Copy the stretch of entries from the line containing "Which series has" through the line containing "Reading left to", both included, and leave the pictures out of your copy.

:: Data extract ::

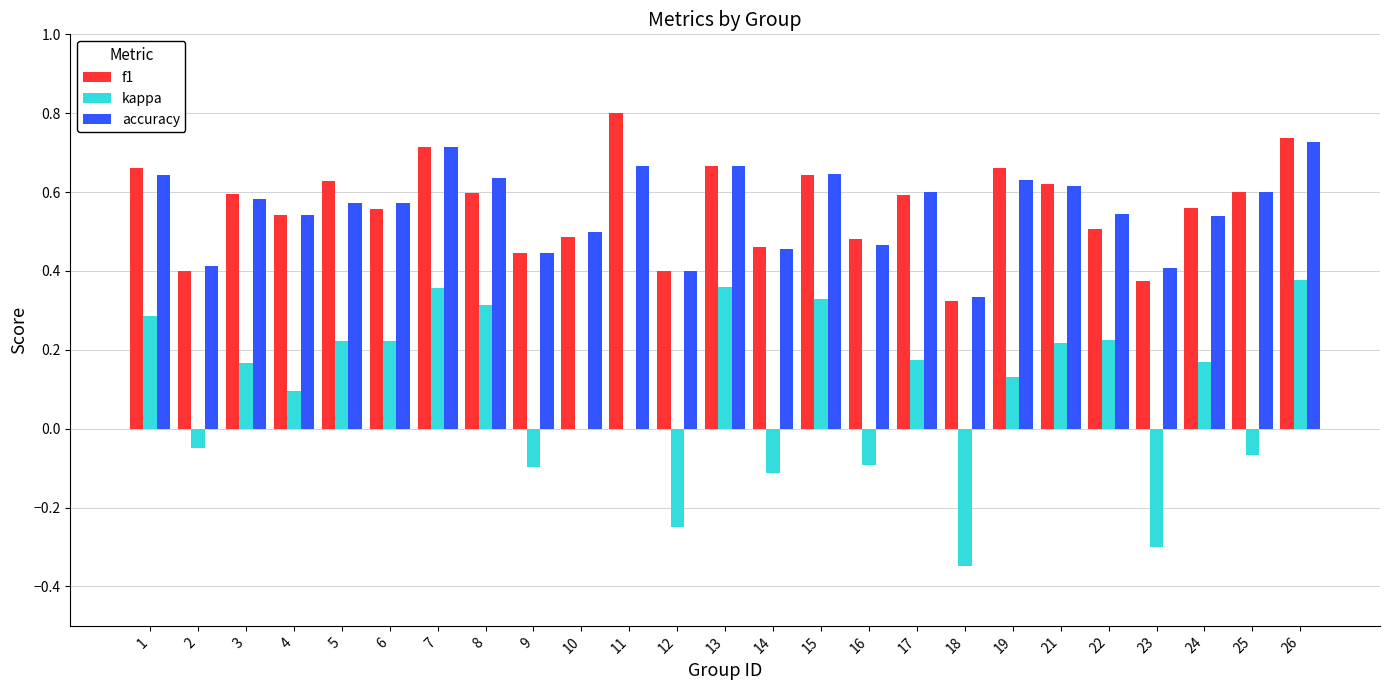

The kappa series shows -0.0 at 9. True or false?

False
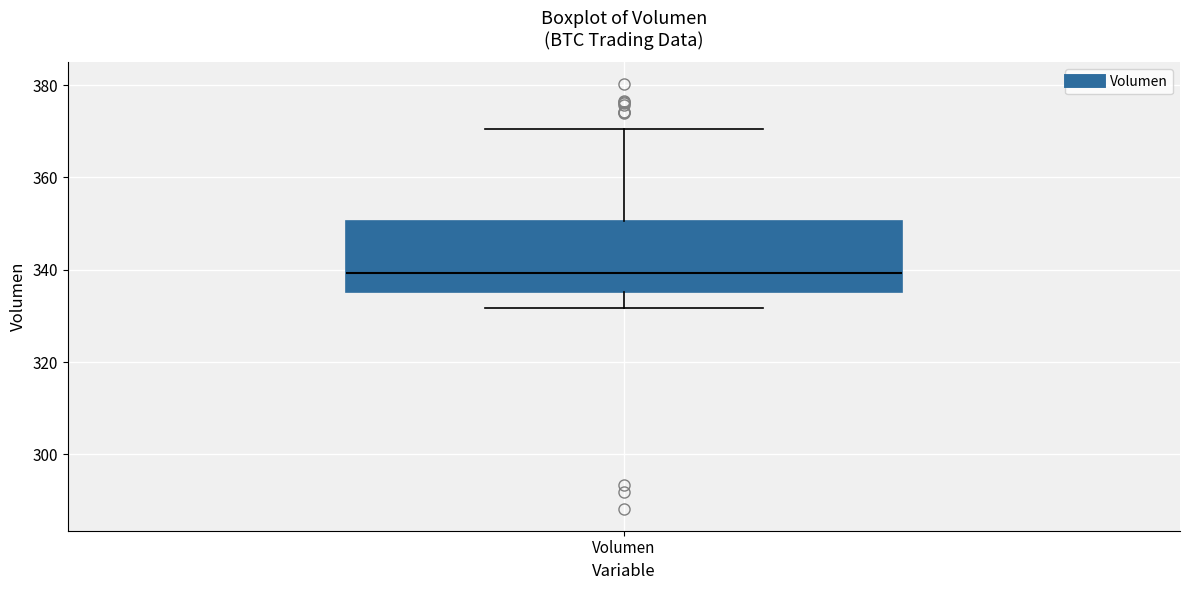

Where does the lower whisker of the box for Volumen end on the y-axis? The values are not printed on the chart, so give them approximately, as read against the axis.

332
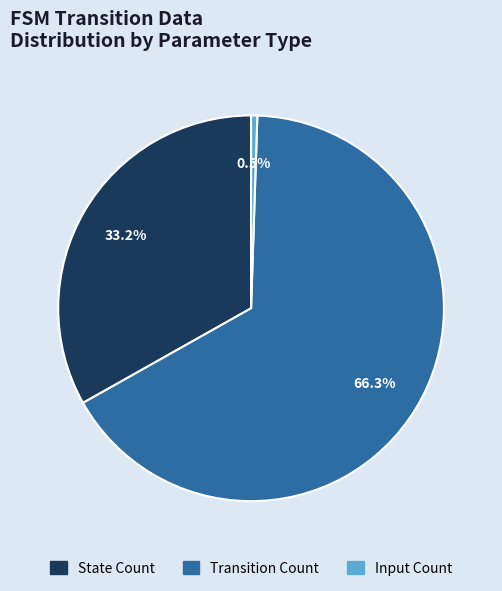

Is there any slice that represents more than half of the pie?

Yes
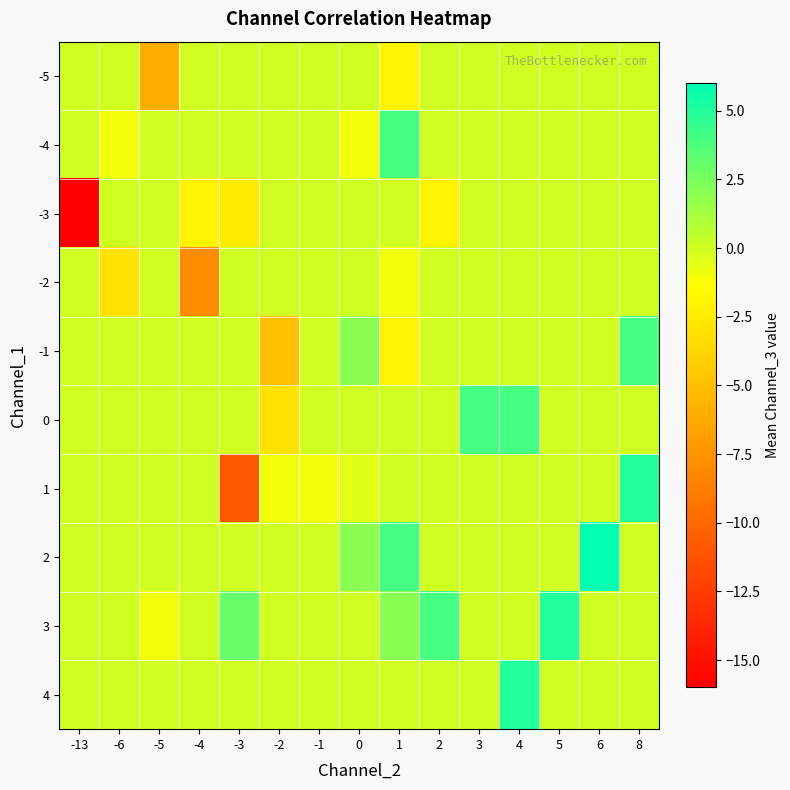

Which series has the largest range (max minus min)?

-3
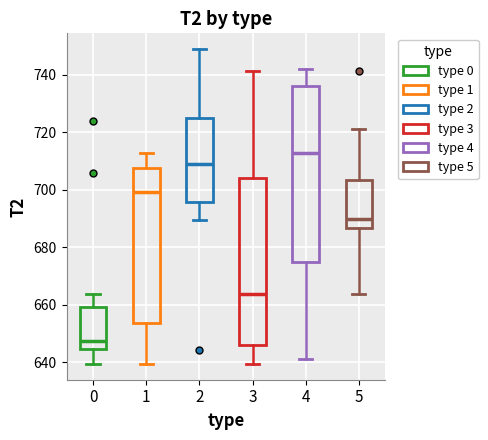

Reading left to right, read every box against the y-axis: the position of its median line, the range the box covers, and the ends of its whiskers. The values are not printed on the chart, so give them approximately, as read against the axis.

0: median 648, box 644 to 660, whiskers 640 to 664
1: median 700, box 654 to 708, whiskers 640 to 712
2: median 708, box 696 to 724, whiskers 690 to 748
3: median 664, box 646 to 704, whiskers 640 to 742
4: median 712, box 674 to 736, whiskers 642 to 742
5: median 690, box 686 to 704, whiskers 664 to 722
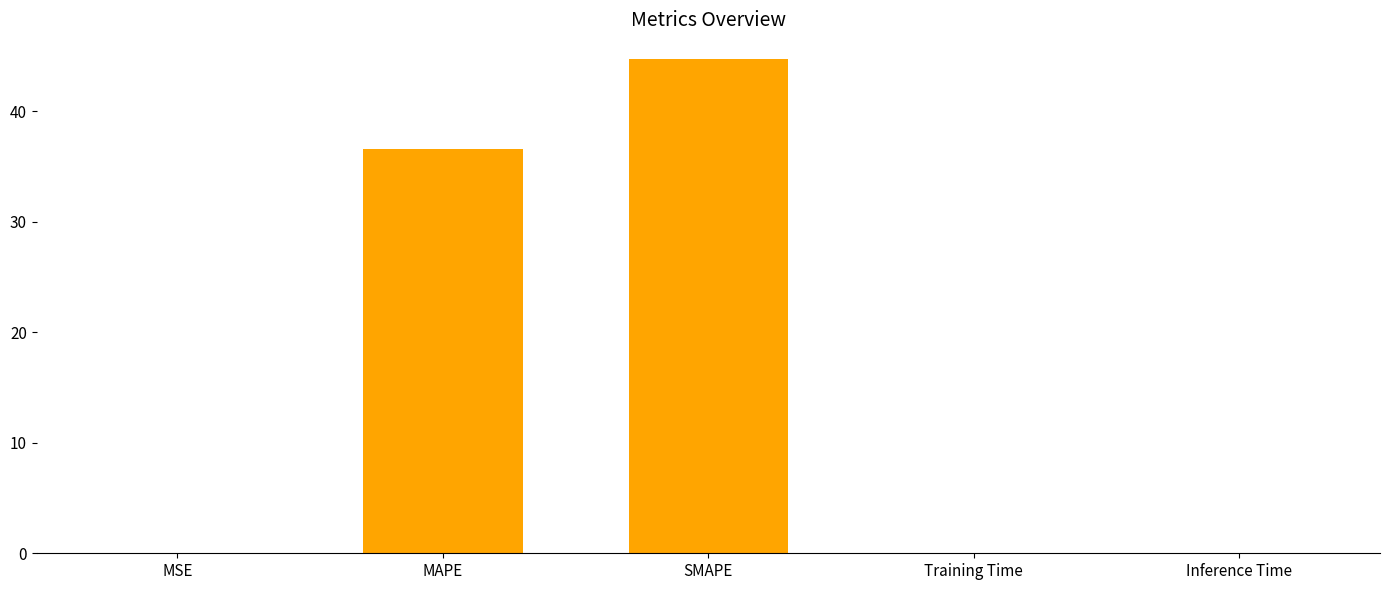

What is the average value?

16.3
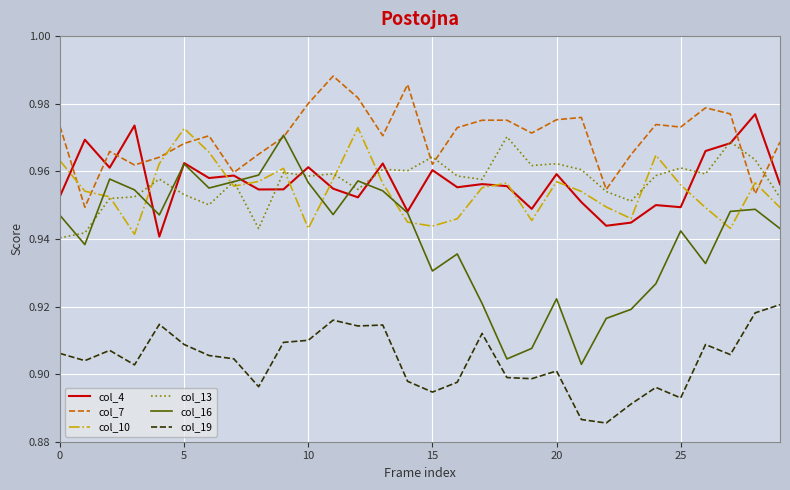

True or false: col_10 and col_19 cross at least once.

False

:::
:: Data extract ::

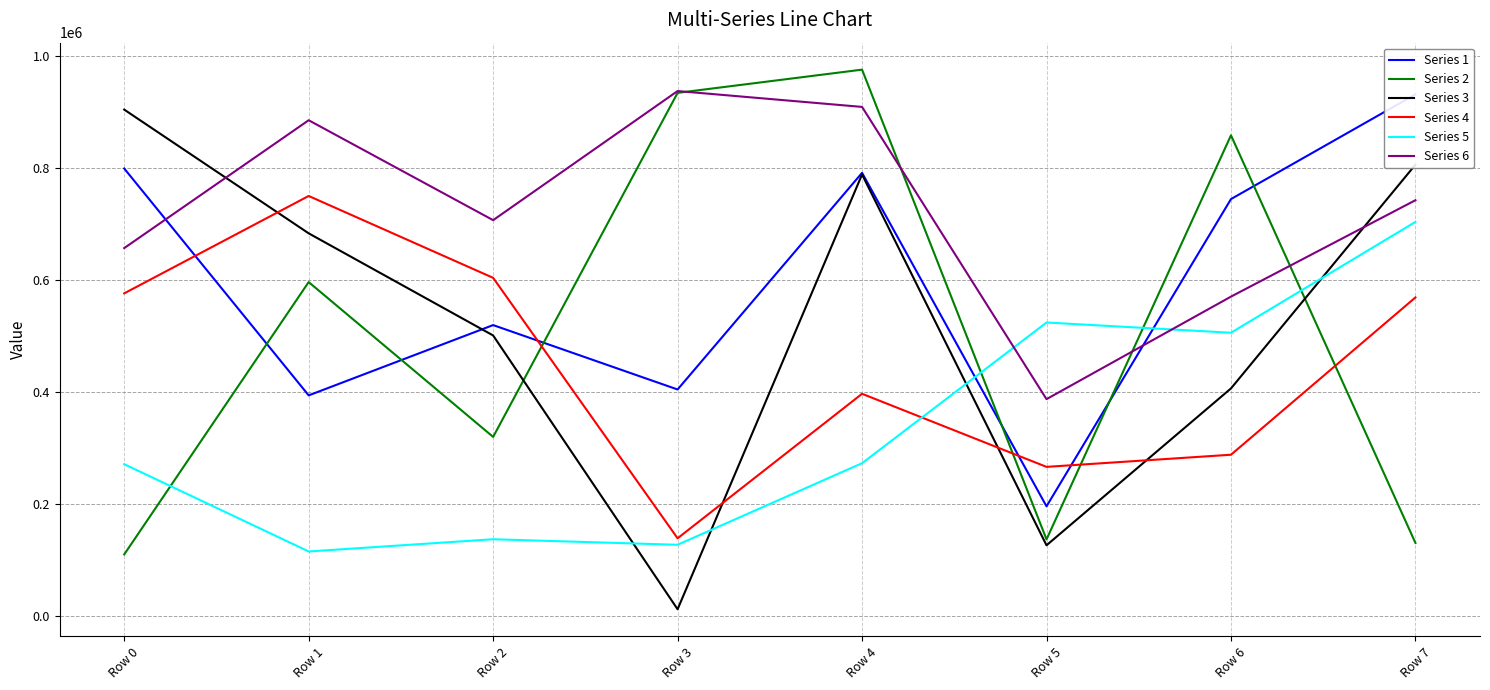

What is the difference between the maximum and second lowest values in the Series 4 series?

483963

:::
:: Data extract ::

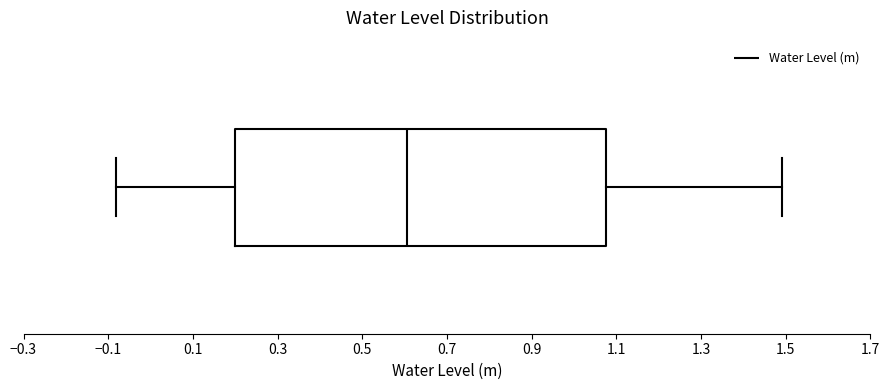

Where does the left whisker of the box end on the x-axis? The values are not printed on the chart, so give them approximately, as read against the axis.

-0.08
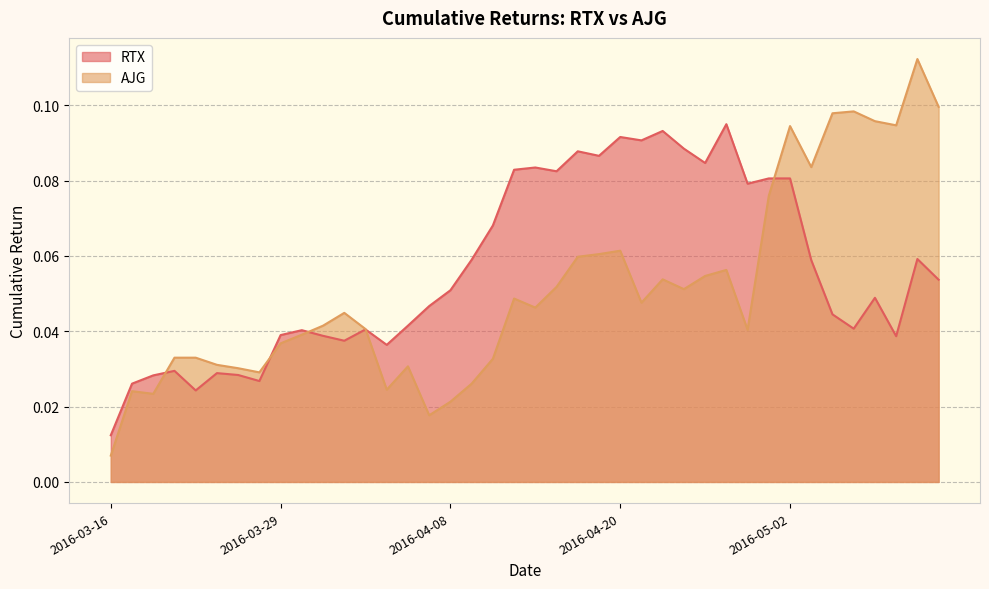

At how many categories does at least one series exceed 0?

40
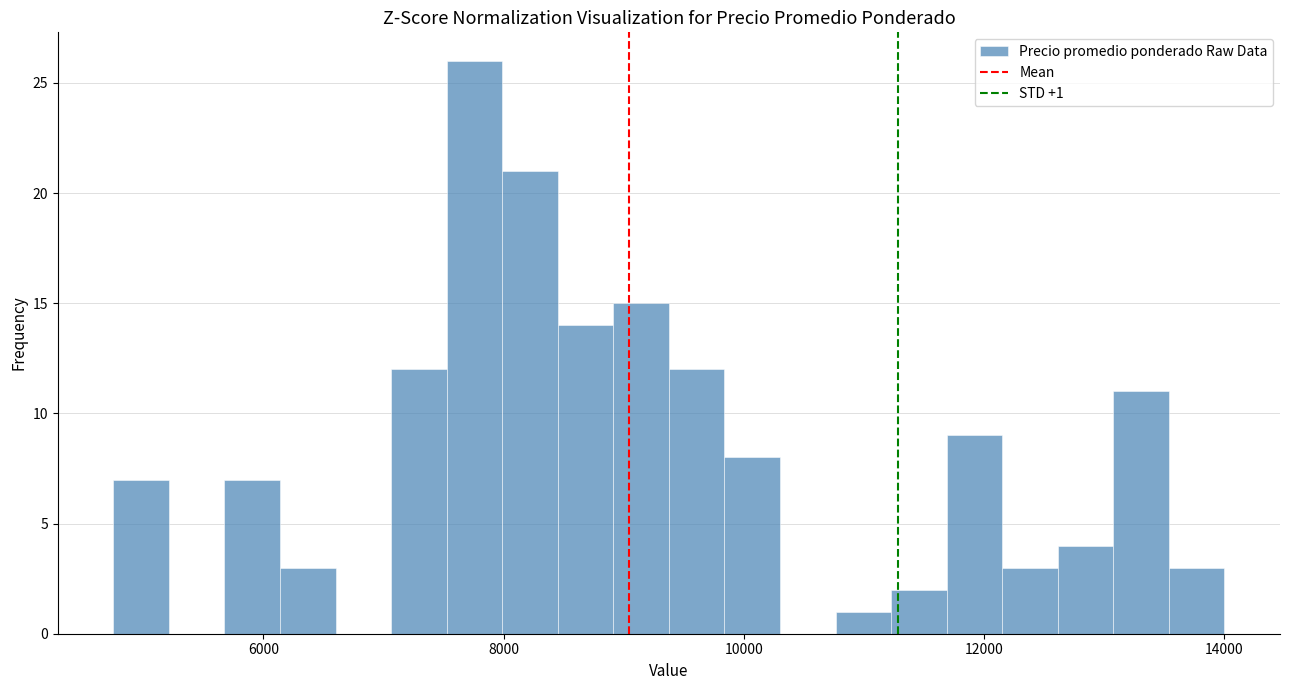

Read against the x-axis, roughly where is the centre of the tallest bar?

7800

:::

__Solution to this problem__
Which series has the largest range (max minus min)?

-3

Reading left to right, read every box against the y-axis: the position of its median line, the range the box covers, and the ends of its whiskers. The values are not printed on the chart, so give them approximately, as read against the axis.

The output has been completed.